Fedora 32 Beta Released with GNOME 3.36, Linux Kernel 5.6

Fedora 32 beta

The Fedora Project announced today the general availability of the beta release of the upcoming Fedora Linux 32 operating system.

Fedora 32 Beta is here right on time, allowing the community behind this popular and powerful Red Hat-sponsored GNU/Linux distribution to get an early taste of the new features and enhancements coming to the final release later this spring.

There are lots of changes and recent GNU/Linux technologies included in this release, starting with the recently released GNOME 3.36 desktop environment, which is present by default in the Fedora 32 Workstation edition (a.k.a. the main Fedora Linux edition).

Fedora 32 Workstation also ships with the EarlyOOM feature enabled by default to help users recover from low-memory situations more quickly and the fs.trim timer, which promises to improve the performance of your SSD.

Under the hood, Fedora 32 beta is powered by the upcoming Linux 5.6 kernel series, which should see the light of day at the end of March, the GNU Compiler Collection (GCC) 10 system compiler, as well as many other up-to-date core components like GNU C Library, Python, Perl, and Ruby.
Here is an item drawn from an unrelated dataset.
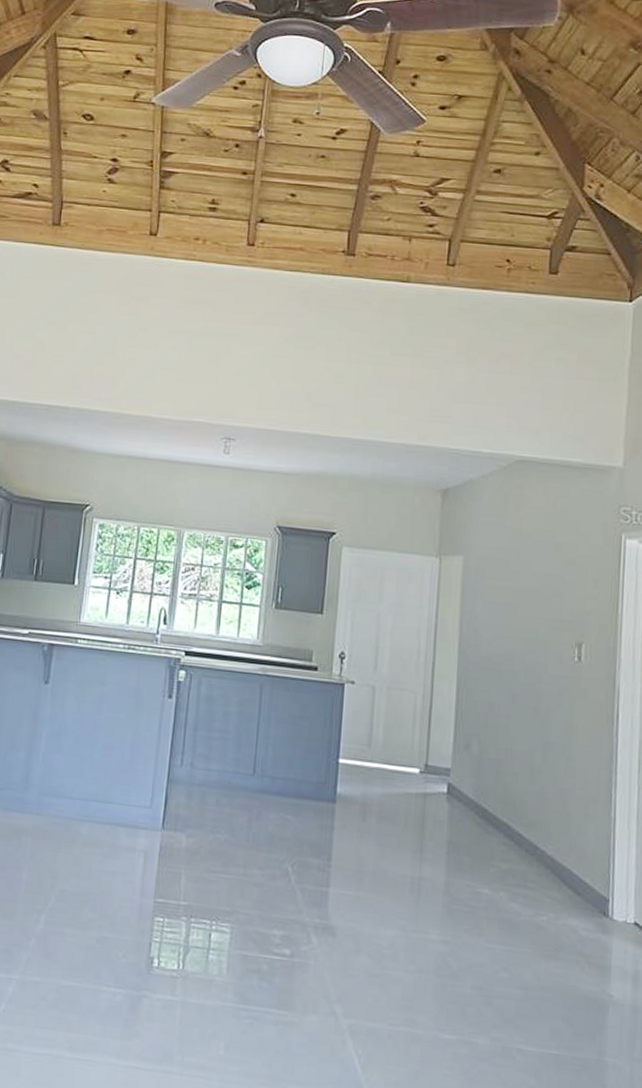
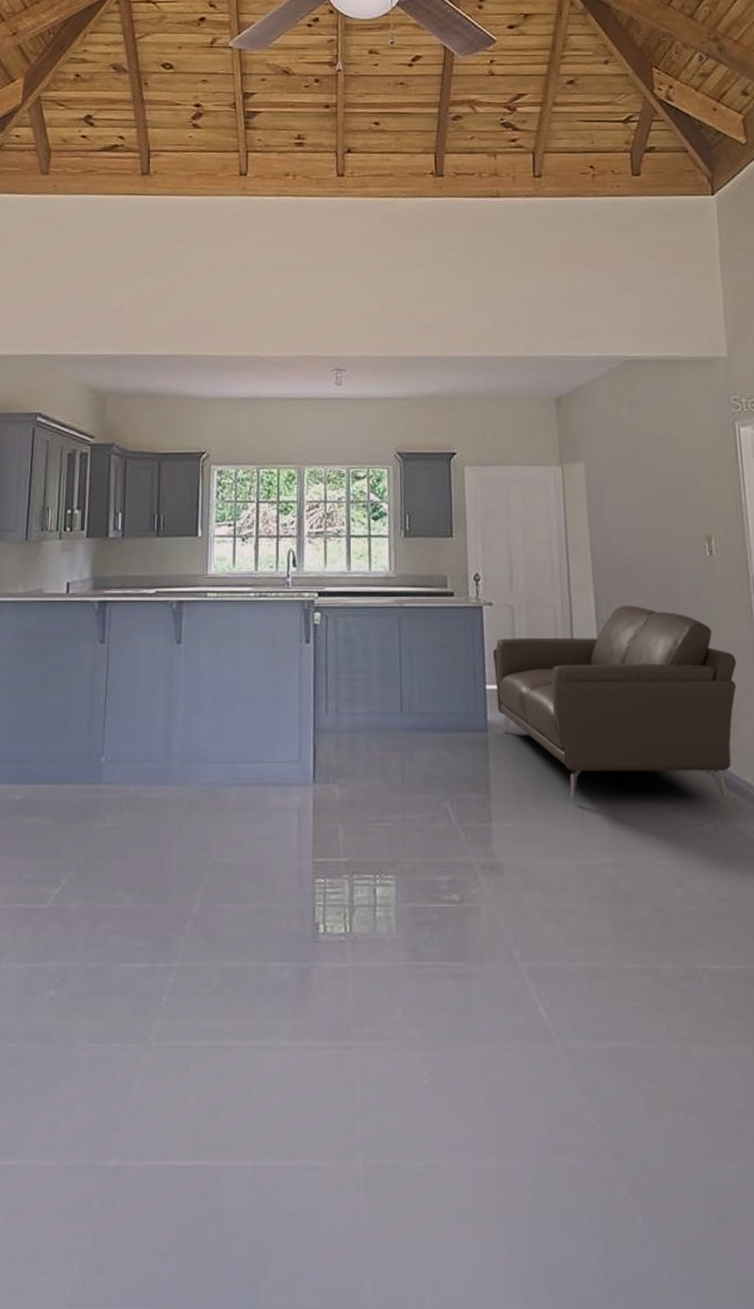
sofa: none [347,699,591,896] -> present [493,605,737,799]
Fedora 32 beta is available for public testing starting now until the final release on April 21st, 2020. You can download it from the announcement page as Workstation, Server, ARM, as well as official Spins (KDE Plasma, Xfce, LXQt, LXDE, MATE, Cinnamon, and SoaS), and Labs editions.

When testing, you should keep in mind at all times that this is an unfinished release. This means that it’s not suitable for installation on a production machine. The Fedora Project is looking forward for your bug reports, which you can submit here.